## Exercise aim
From the items below, keep only the lines that contain the word "name" and copy each of them unchanged.

(Recorded data)
......
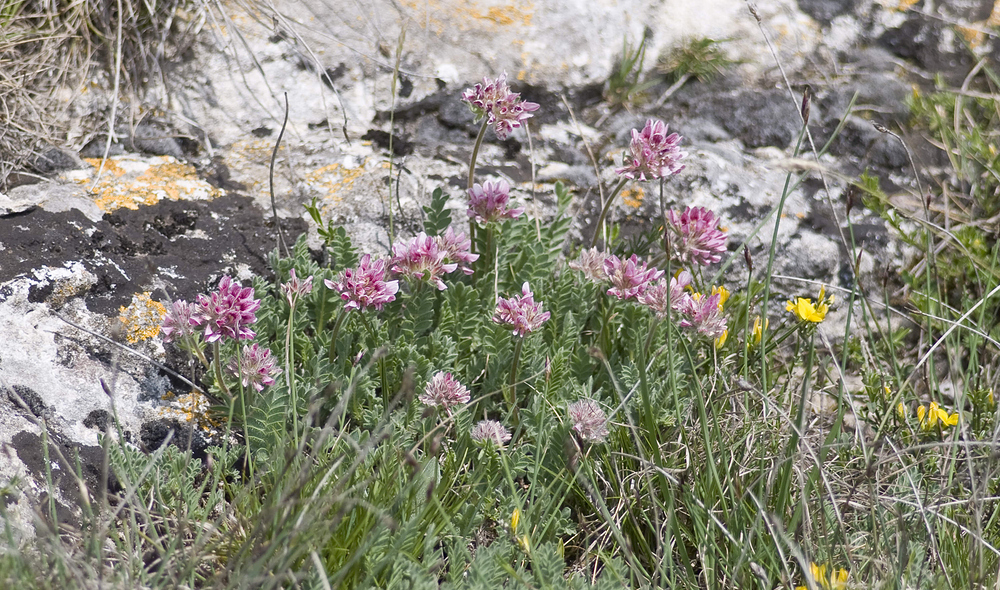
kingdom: Plantae
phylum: Tracheophyta
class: Magnoliopsida
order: Fabales
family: Fabaceae
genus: Anthyllis
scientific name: Anthyllis montana
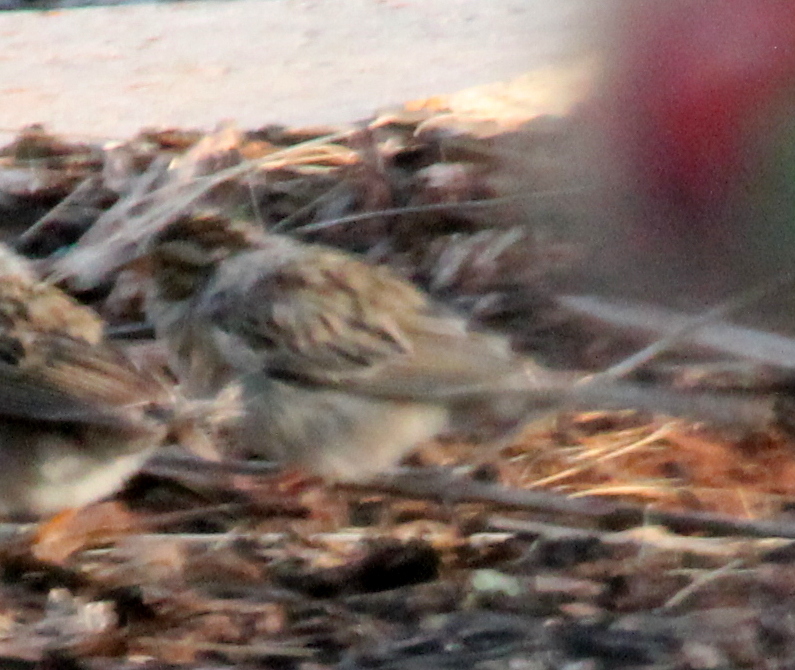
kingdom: Animalia
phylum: Chordata
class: Aves
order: Passeriformes
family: Passerellidae
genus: Spizella
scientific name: Spizella pallida
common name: Clay-colored sparrow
......
## Exercise answer
scientific name: Anthyllis montana
scientific name: Spizella pallida
common name: Clay-colored sparrow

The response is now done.